In the beginning, we had previous software. It was like the old way of seeing it, looking for the signatures. By the time we faced a problem and were trying to fix it, it was already too old. We were just not on top of it. It was becoming more of a reactive solution, rather than a proactive approach to fixing the problem. That was the main, driving force for us to find a solution that can be more proactive rather than reactive.

The antivirus software we used previously was facing a lot of issues with the signature downloads. Antivirus is looking for the signatures, to see if [there is] the respective problem, and trying to match those signatures. This is such an old way of doing it, which was [being done] for quite some time. 

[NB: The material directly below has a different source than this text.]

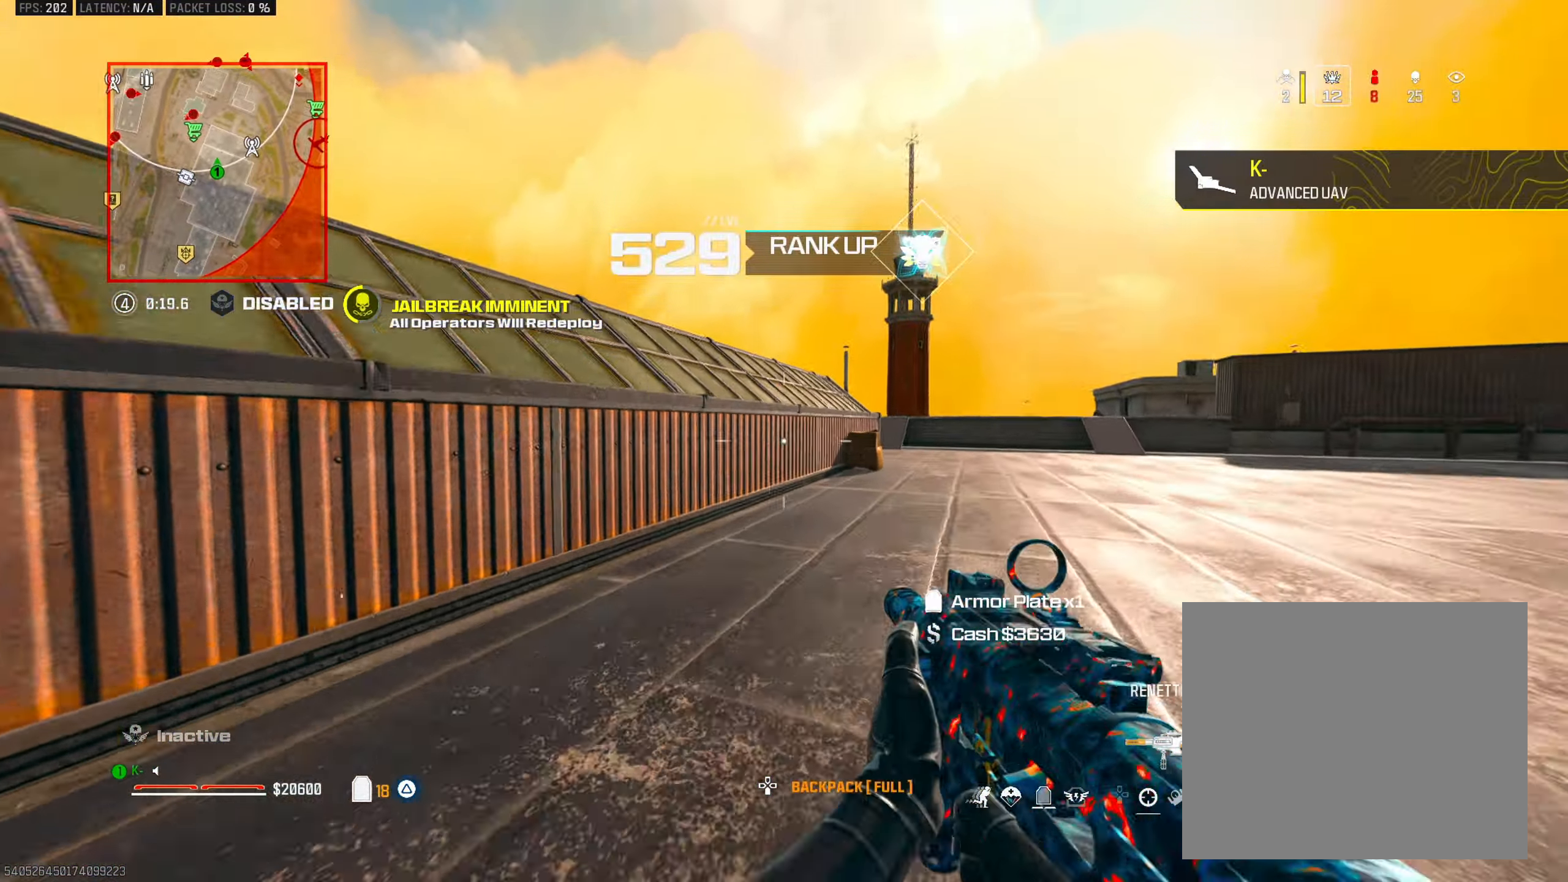
{"buttons": ["CROSS"], "left_stick": "up", "right_stick": "center", "events": [[67, "right_stick", "left"], [183, "L3", "down"], [183, "right_stick", "center"], [283, "CROSS", "down"], [300, "L3", "up"], [417, "right_stick", "left"], [484, "right_stick", "center"]]}
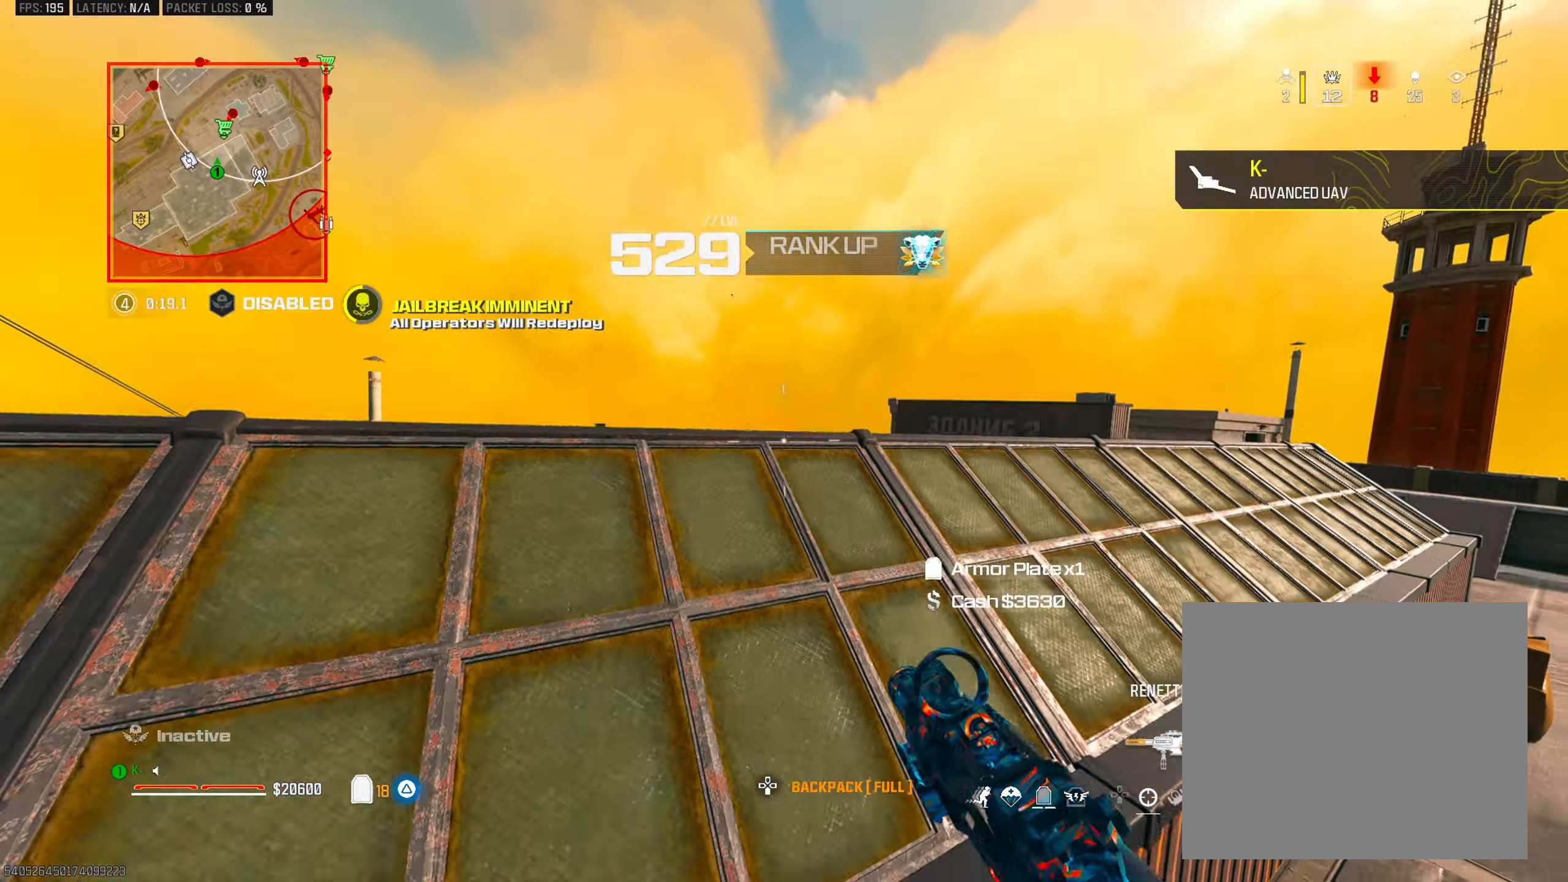
{"buttons": [], "left_stick": "up", "right_stick": "center", "events": [[34, "right_stick", "down-right"], [84, "right_stick", "right"], [184, "right_stick", "center"], [417, "right_stick", "right"], [484, "CROSS", "up"], [484, "right_stick", "center"]]}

Secure Endpoint has become a real game-changer in that field because it's a cloud-based approach, and we are already talking about getting signatures, not only for our organization, [but for] attacks [that have] happened to other organizations. We also get that information and we get protected already, without even having to intervene in the process. That really helps in many ways.

Previously, we were using Sophos antivirus and we replaced it with Cisco Secure Endpoint, which was previously called AMP at the time.

I believe we first we did it through our management console, our deployment software that we use to deploy it, for the first stage, to reach our different computers. And once that was done, we are managing the updates to the respective software through the cloud.

The deployment was easy. But the only reason it was easy was because we already had a deployment solution ready for it. If a new company wants to get this product, and they don't have any management solution they can use to deploy this software, that can be a challenge. 

A recommendation [for Cisco would be], if they can come up with some deployment process—I understand that's not the priority of the tool itself—but if that can be done, that will be good. 

But if a company already has a deployment solution that can be used to deploy the software across other computers, then the transition is pretty easy.

Honestly, [the deployment] is a one-man show. That is also a really good point about it because it can be done by one person all the way. It does not take too many people for you to get the ball rolling, which is a great part. And that really helps us because one person can handle the whole process.

I'm a senior network engineer with a security background, so I do know what I needed. But a senior help desk engineer can also get this thing done. You don't have to be a senior network engineer or [have] any higher degree in software to understand the product. That is really good about it. Any new person who is just trying to get into the field can learn about it and get going with this process pretty quickly. It's pretty user-intuitive.

Because we do see the value of what it's bringing, I think they have priced it well. I understand we have to go through a different licensing process to get this solution, but at the end of the day, the headaches [associated with that], if you were to put it into some kind of a number, it's priced completely reasonably and well as a product. You cannot contemplate the amount of time it takes, sometimes, to fix a problem, and that's already too late. I feel the value of the software is reasonable for what it does.

We looked into McAfee back in the day, and Windows Defender, and all different [kinds of] antivirus software, but we end up landing on AMP because of that connectivity with the cloud and instant connection to other resources. That really helped as the driving force to select this as our tool.